Pour composer la bande originale de "Stoker", Park Chan-wook a fait appel à Clint Mansell, connu pour sa collaboration avec Darren Aronofsky - il a composé les musiques de "Requiem for a Dream" et "Black Swan" notamment. Le réalisateur sud-coréen avait découvert les talents de Clint Mansell en entendant l'une des musiques de "Pi" alors qu'il travaillait sur la bande annonce de "Sympathy for Mr Vengeance". 

Park Chen-Wook parvient à transcender son récit par la puissance de sa seule mise en scène. Entre érotisme déviant et promenade macabre, "Stoker" a tout d'un bonbon à la menthe poivrée : dérangeant et subtil, il met les papilles en fête par son charme très sophistiqué. En effet, la réalisation est brillante, et parvient à faire oublier un scénario qui, selon moi, n'est pas à la hauteur, probablement encombré par ses références à Alfred Hitchcock. Il en ressort toutefois une œuvre envoûtante, mystérieuse, ambiguë, vernie d’une indéniable beauté, d'une maîtrise tellement flagrante qu'il en devient terriblement oppressant.
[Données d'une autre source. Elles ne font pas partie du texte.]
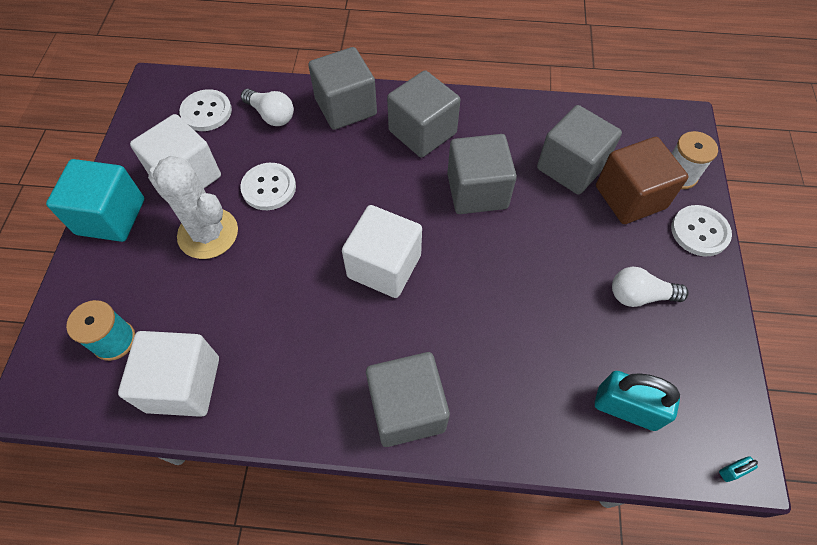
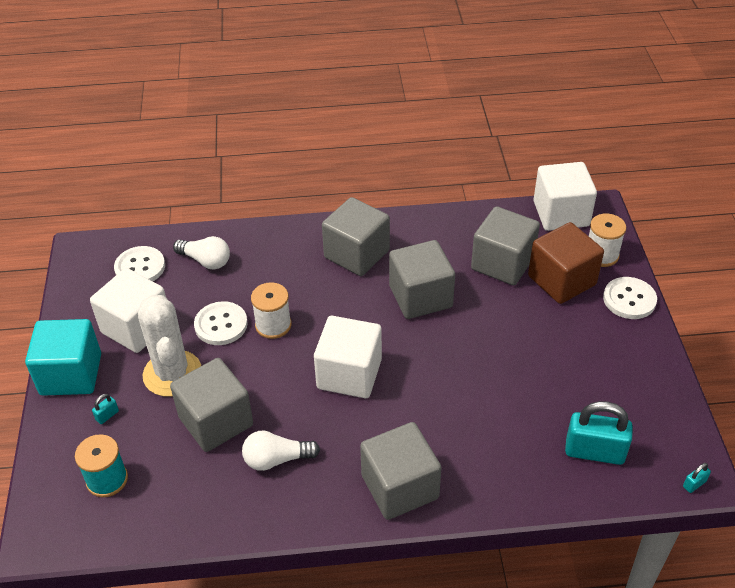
camera: 10 degrees left, 15 degrees down
(133, 268) = (107, 415): none -> turquoise padlock
(183, 384) = (185, 504): white cube -> white cube (561, 214)
(208, 233) = (172, 373): white cactus -> white cactus turned 45 degrees clockwise
(320, 197) = (273, 325): none -> white spool
(345, 107) = (277, 243): grey cube -> grey cube (216, 421)
(639, 295) = (587, 360): white light bulb -> white light bulb (276, 459)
Park Chan-wook fait montre d’une superbe inventivité, de métaphores visuelles, de qualités plastiques saisissantes d’ou procède l’essentiel de sa narration. Il prêche des convaincus, mais ce fut peut-être un passage obligé pour avoir ses entrées à Hollywood. Il filme ce conte morbide et délectable avec une sensualité perturbante, et être parvenu à perturber l'industrie cinématographique étasunienne est peut-être l'augure de beaux films à venir.

Park Chan-Wook est un virtuose. On le savait déjà.